The first three months of the year are behind us, and those questions have grown louder. With Q1 comps down 4.5%, Home Depot management was forced to cut FY23 guidance: as opposed to a prior belief that comps would be “approximately flat”, they now expect a decline of 2% - 5%. As you can see, this would mark the first year of declining comps at HD since 2009.
On the call, HD management said the following (CFO Richard McPhail): “We expected 2023 to be a year of moderation in the home improvement market, driven by monetary policy actions to dampen overall consumer demand. In our view, we are in a transitional period in the consumer economy.”
Demand moderation is materializing in two key areas: major home remodels / renovations and large ticket discretionary purchases like grills, patio furniture, etc., which are clearly being impacted by the pull forward of purchases over the past three years (for a clear example of this, look at the revenue trends for Traeger from slide 11 of their Q1 FY23 report; as you’ll see, their grill revenues in Q1 FY23 were ~50% lower than in Q1 FY21). This comment from HD management sums it up well: “We've seen demand soften across parts of the business, including flooring, kitchen, and bath. Softer demand may reflect consumers moving from larger to smaller projects… A newer dynamic this quarter was a more cautious consumer, given broader macro concerns, including credit availability… Pros and consumers are taking on smaller, less discretionary projects.” (Note that Home Depot’s flooring comps have come in below the company average in each of the past five quarters.)
This is most evident when looking at the large ticket ($1,000+) transaction comps, which declined by 7% YoY in Q1 - a significant change in trend from the results reported over the past 24 - 36 months. As a reminder, I estimate these transactions account for ~25% of Home Depot’s sales. (June 2021: “Large transactions, while they benefit from the purchase of a $2,000 or $3,000 refrigerator, are still very much driven by the project business… These are [project driven] tickets with 50, 60, or 70+ units in the basket.”)
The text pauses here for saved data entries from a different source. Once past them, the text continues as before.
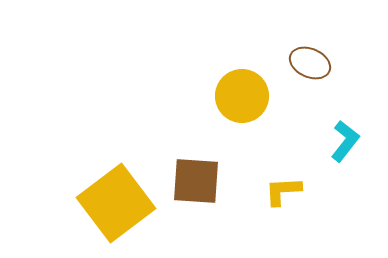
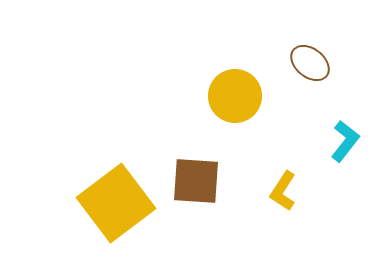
brown ellipse: rotated 15 degrees clockwise
yellow circle: moved 7 px left
yellow L-shape: rotated 54 degrees counterclockwise
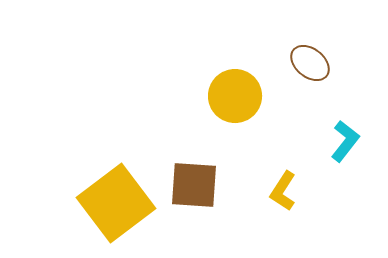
brown square: moved 2 px left, 4 px down
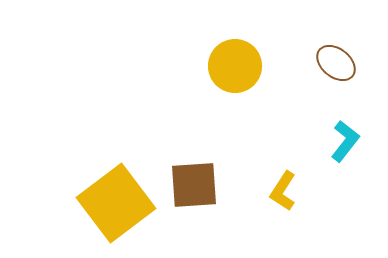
brown ellipse: moved 26 px right
yellow circle: moved 30 px up
brown square: rotated 8 degrees counterclockwise
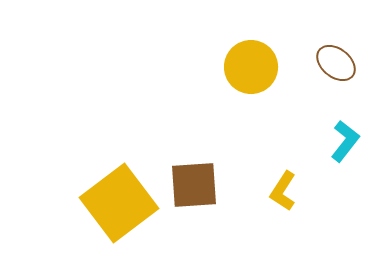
yellow circle: moved 16 px right, 1 px down
yellow square: moved 3 px right
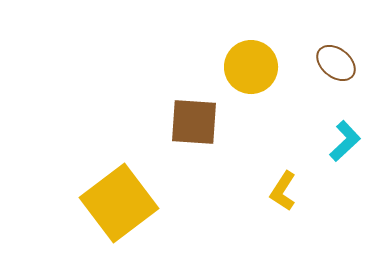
cyan L-shape: rotated 9 degrees clockwise
brown square: moved 63 px up; rotated 8 degrees clockwise
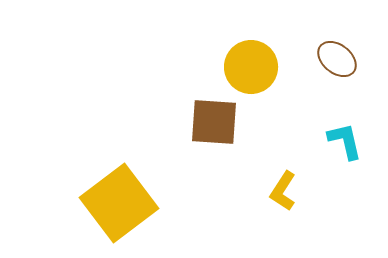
brown ellipse: moved 1 px right, 4 px up
brown square: moved 20 px right
cyan L-shape: rotated 60 degrees counterclockwise
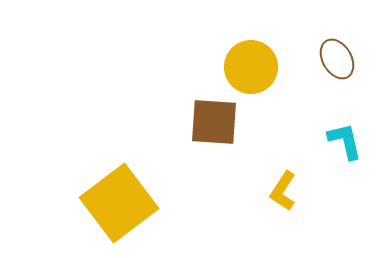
brown ellipse: rotated 21 degrees clockwise
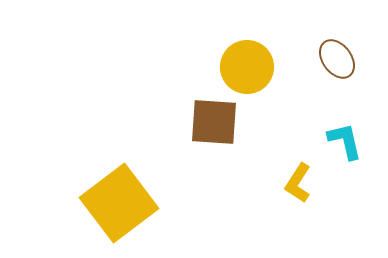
brown ellipse: rotated 6 degrees counterclockwise
yellow circle: moved 4 px left
yellow L-shape: moved 15 px right, 8 px up
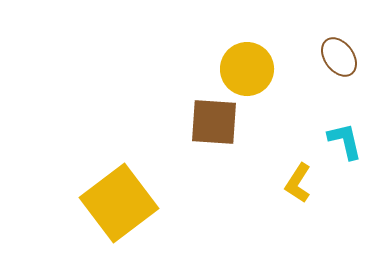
brown ellipse: moved 2 px right, 2 px up
yellow circle: moved 2 px down
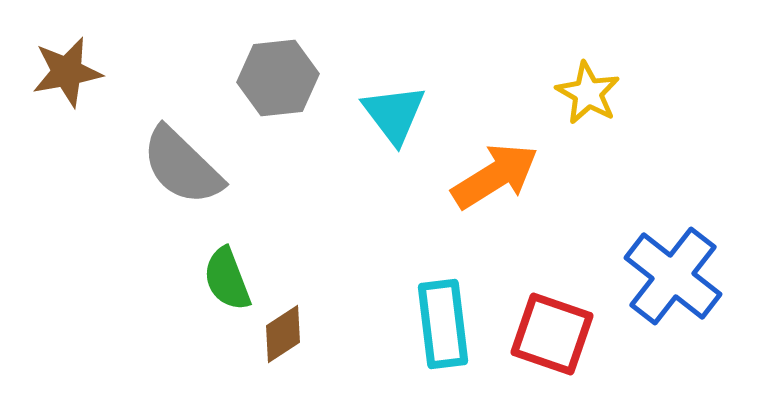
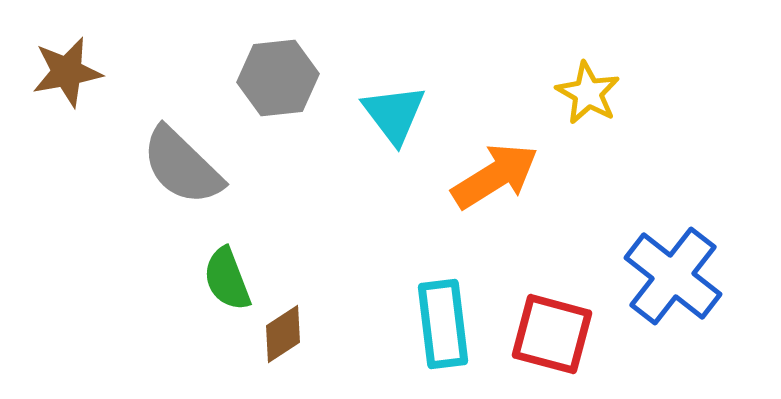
red square: rotated 4 degrees counterclockwise
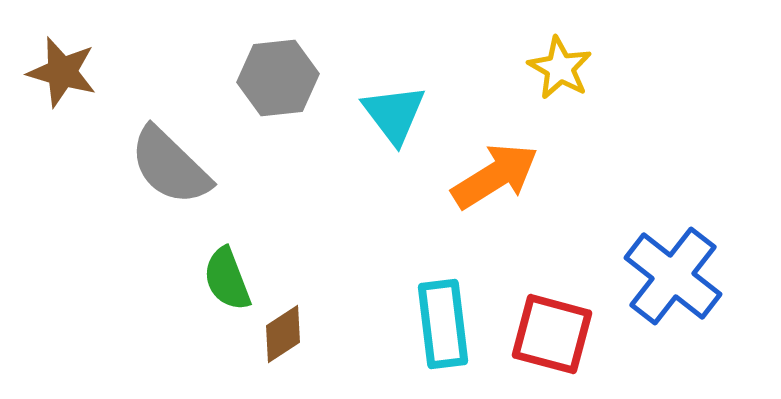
brown star: moved 5 px left; rotated 26 degrees clockwise
yellow star: moved 28 px left, 25 px up
gray semicircle: moved 12 px left
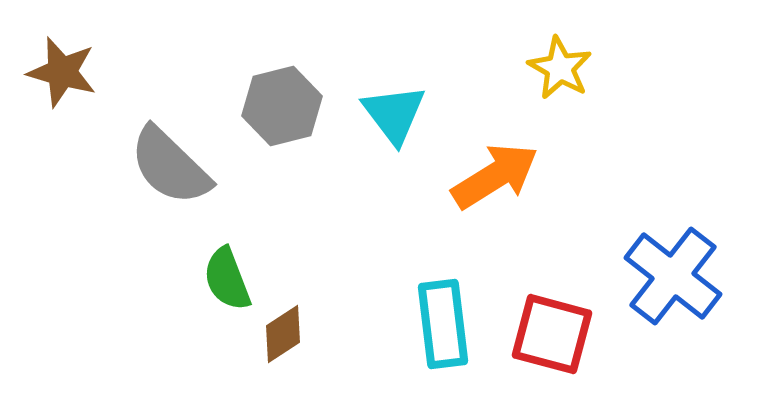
gray hexagon: moved 4 px right, 28 px down; rotated 8 degrees counterclockwise
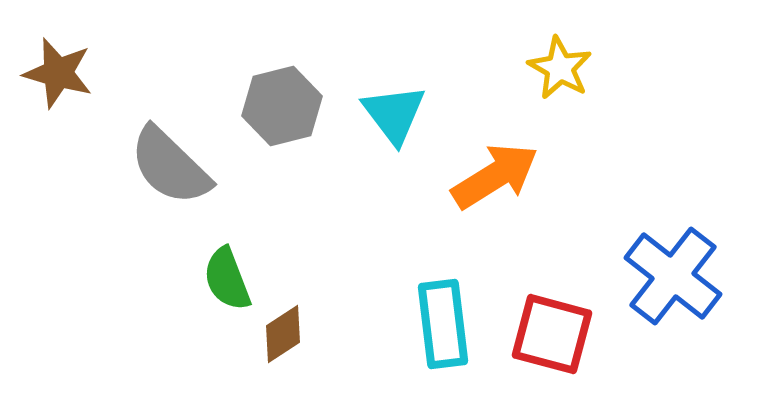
brown star: moved 4 px left, 1 px down
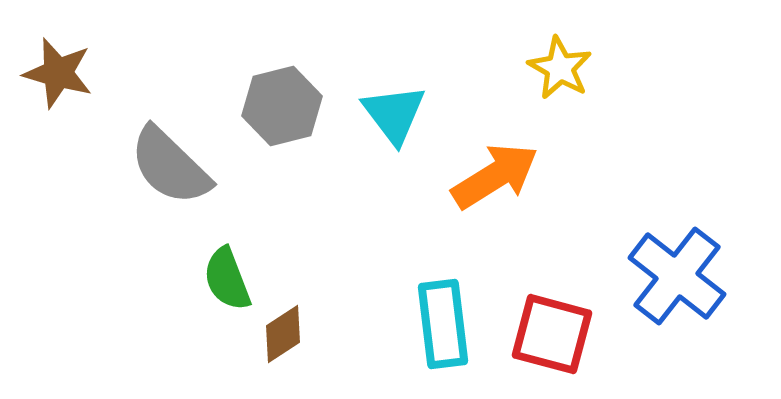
blue cross: moved 4 px right
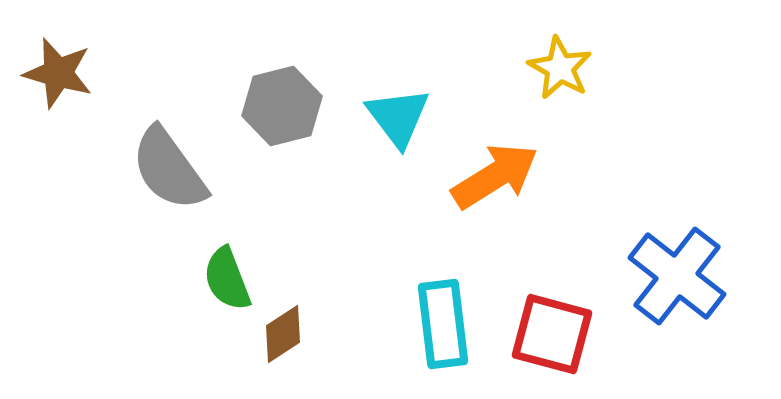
cyan triangle: moved 4 px right, 3 px down
gray semicircle: moved 1 px left, 3 px down; rotated 10 degrees clockwise
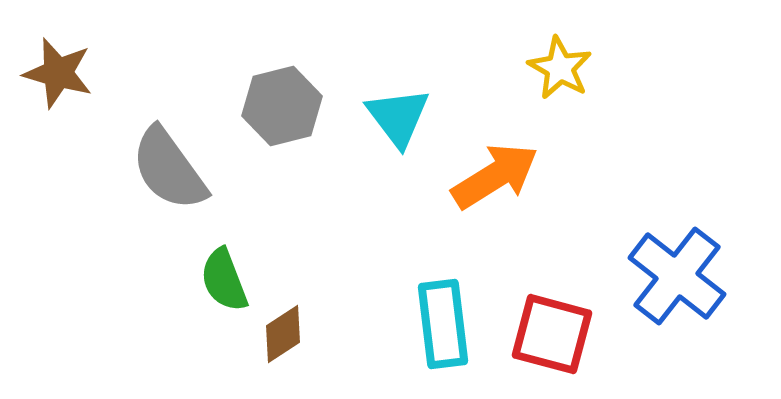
green semicircle: moved 3 px left, 1 px down
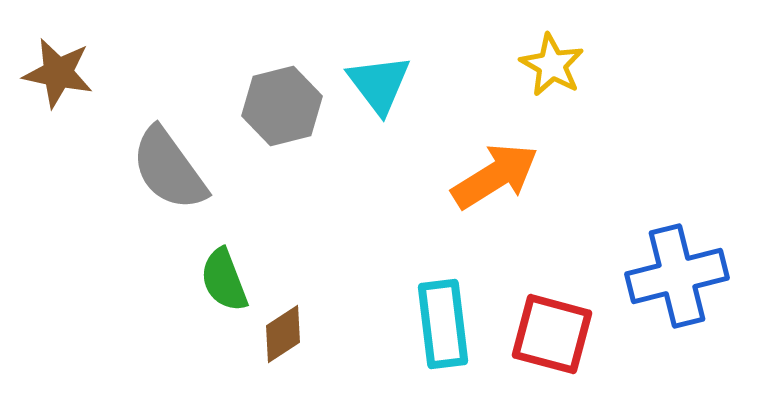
yellow star: moved 8 px left, 3 px up
brown star: rotated 4 degrees counterclockwise
cyan triangle: moved 19 px left, 33 px up
blue cross: rotated 38 degrees clockwise
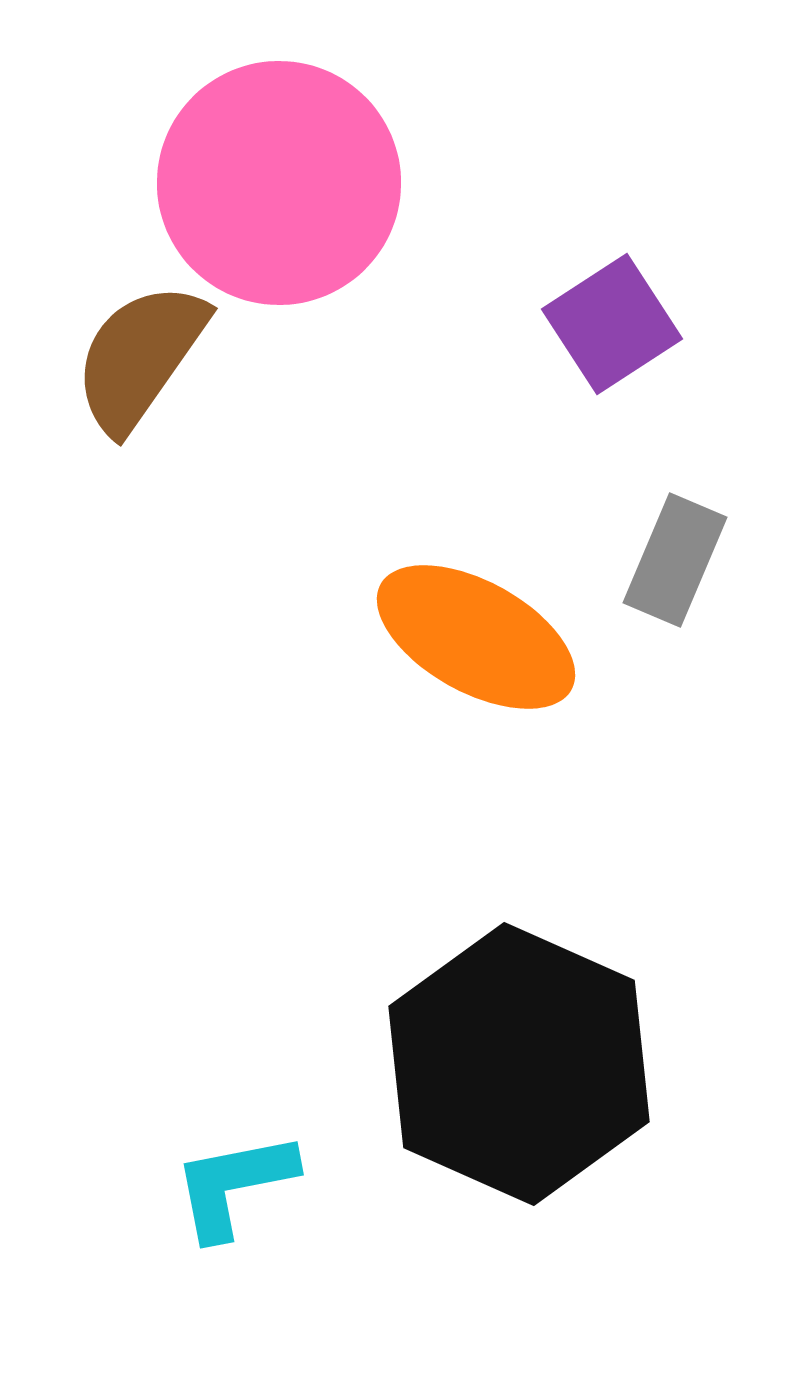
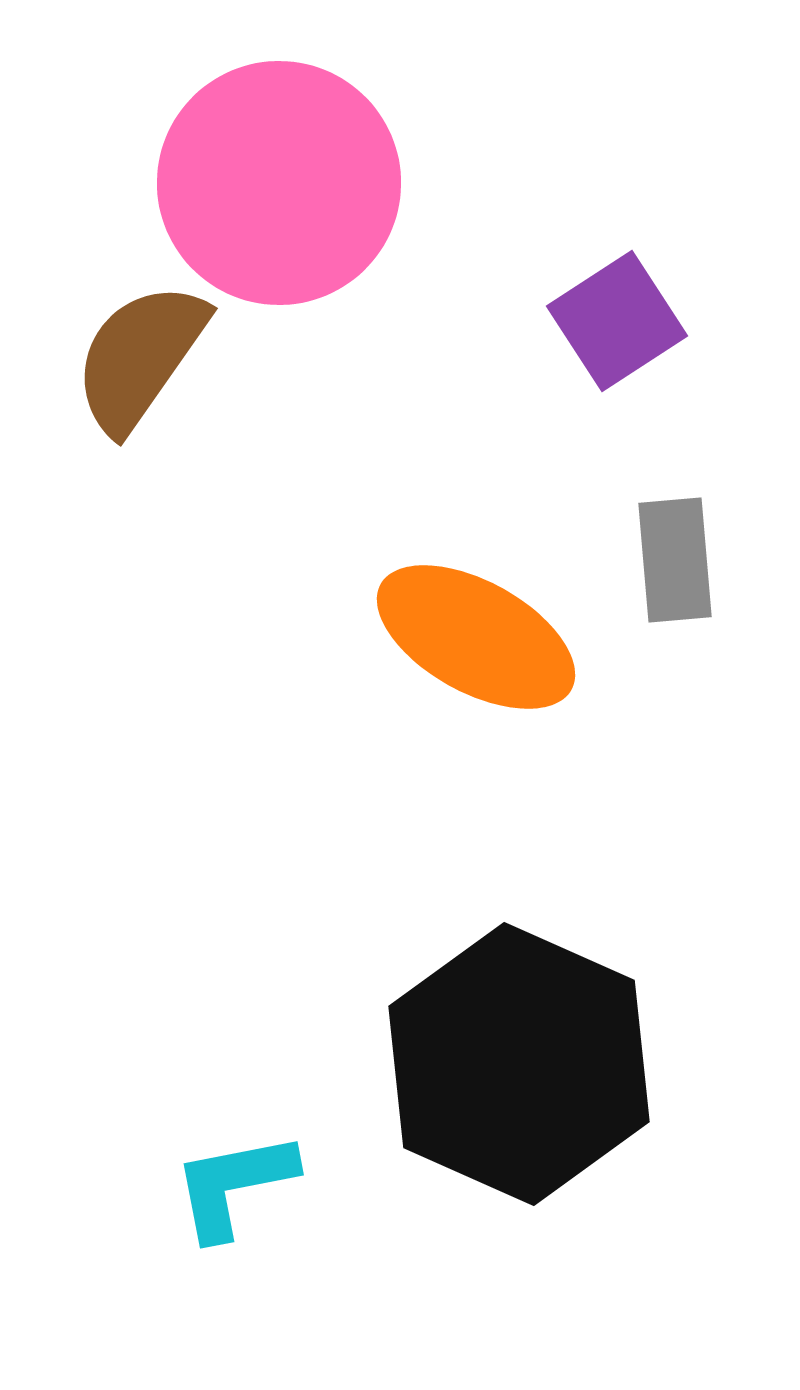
purple square: moved 5 px right, 3 px up
gray rectangle: rotated 28 degrees counterclockwise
Top-line pressures have a material impact on the bottom line (a natural outcome from sales deleverage, but also as a result of the incremental wage investments). For the year, management expects EPS to decline by roughly 10%, to ~$15.0 per share (from 2019 – 2023e, that’s a four-year EPS CAGR of +10%). Revisiting the discussion about the dividend from February, the payout ratio is likely to be at ~55% in 2023. As I said then, the 10% increase in the face of potential short-term headwinds struck me as a curious decision (and out of line with the idea of “wanting to increase our dividend every year as we grow earnings”). If nothing else, it’s becoming clear that the aggressive growth of the past decade, with the per share dividend up >5x from 2013 – 2023e, is behind us; future increases to the per share dividend should roughly mirror the pace of HD’s EPS growth (i..e, high-single digits).